> _INPUT RECORDS_
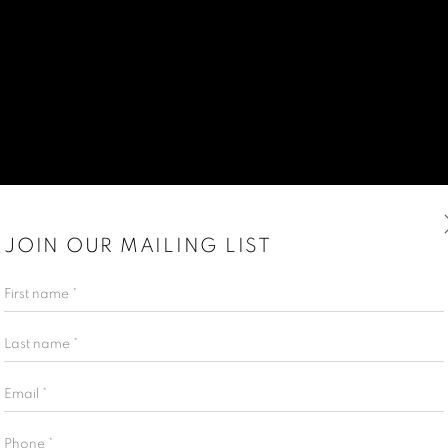
JOIN OUR MAILING LIST
First name *
Last name *
Email *
Phone *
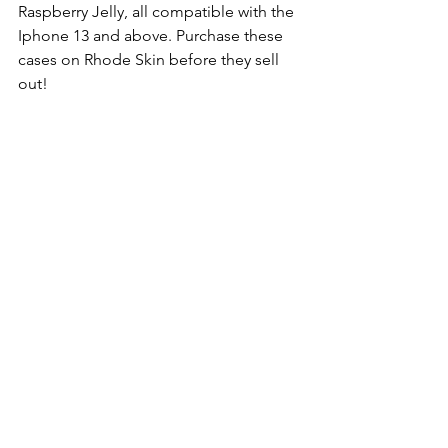
Raspberry Jelly, all compatible with the 
Iphone 13 and above. Purchase these 
cases on Rhode Skin before they sell 
out!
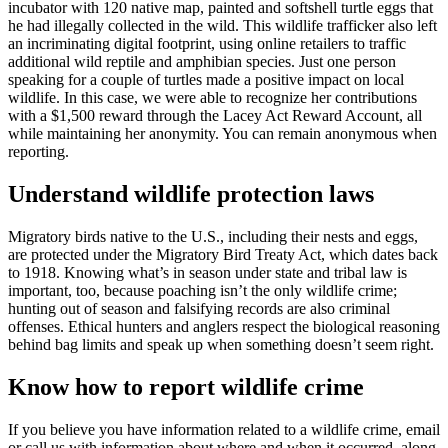
incubator with 120 native map, painted and softshell turtle eggs that
he had illegally collected in the wild. This wildlife trafficker also left
an incriminating digital footprint, using online retailers to traffic
additional wild reptile and amphibian species. Just one person
speaking for a couple of turtles made a positive impact on local
wildlife. In this case, we were able to recognize her contributions
with a $1,500 reward through the Lacey Act Reward Account, all
while maintaining her anonymity. You can remain anonymous when
reporting.
Understand wildlife protection laws
Migratory birds native to the U.S., including their nests and eggs,
are protected under the Migratory Bird Treaty Act, which dates back
to 1918. Knowing what’s in season under state and tribal law is
important, too, because poaching isn’t the only wildlife crime;
hunting out of season and falsifying records are also criminal
offenses. Ethical hunters and anglers respect the biological reasoning
behind bag limits and speak up when something doesn’t seem right.
Know how to report wildlife crime
If you believe you have information related to a wildlife crime, email
or call us with information about where and when it occurred, along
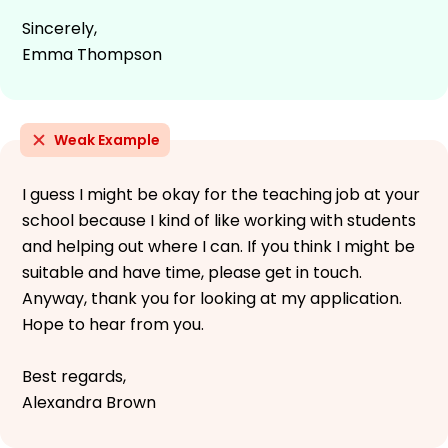
Sincerely,
Emma Thompson
Weak Example
I guess I might be okay for the teaching job at your
school because I kind of like working with students
and helping out where I can. If you think I might be
suitable and have time, please get in touch.
Anyway, thank you for looking at my application.
Hope to hear from you.
Best regards,
Alexandra Brown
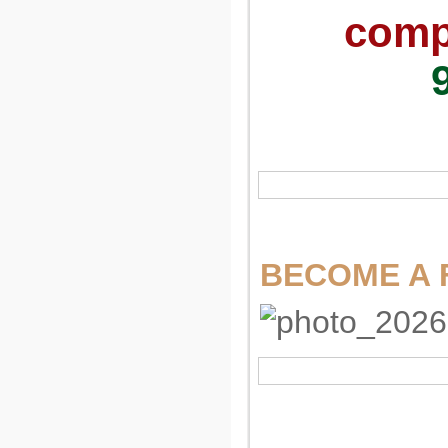
compu
BECOME A 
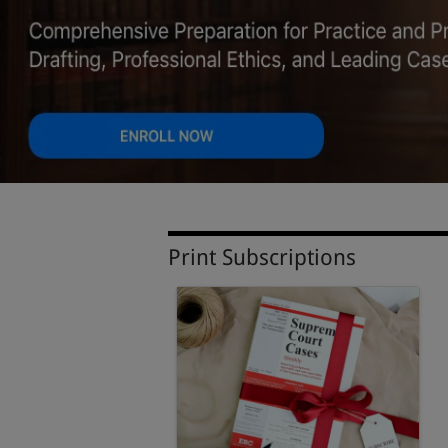
Print Subscriptions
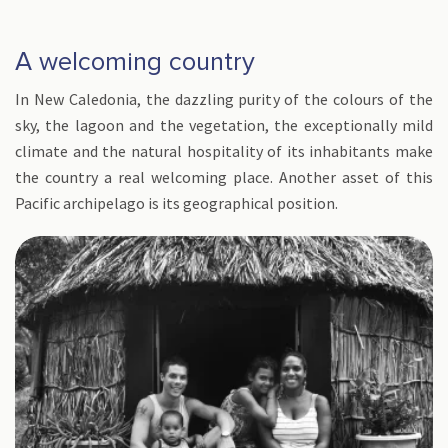
A welcoming country
In New Caledonia, the dazzling purity of the colours of the
sky, the lagoon and the vegetation, the exceptionally mild
climate and the natural hospitality of its inhabitants make
the country a real welcoming place. Another asset of this
Pacific archipelago is its geographical position.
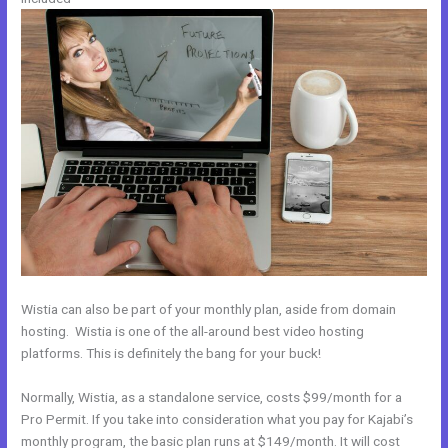
Wistia can also be part of your monthly plan, aside from domain
hosting. Wistia is one of the all-around best video hosting
platforms. This is definitely the bang for your buck!
Normally, Wistia, as a standalone service, costs $99/month for a
Pro Permit. If you take into consideration what you pay for Kajabi’s
monthly program, the basic plan runs at $149/month. It will cost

> _WHAT YOU SHOULD DO_
Can you write out, word for word, the lines of the data above, beginning with the line that contains "incubator with 120" and stopping after the line that contains "wildlife. In this", with both of those lines included?

> _RESPONSE AREA_
incubator with 120 native map, painted and softshell turtle eggs that
he had illegally collected in the wild. This wildlife trafficker also left
an incriminating digital footprint, using online retailers to traffic
additional wild reptile and amphibian species. Just one person
speaking for a couple of turtles made a positive impact on local
wildlife. In this case, we were able to recognize her contributions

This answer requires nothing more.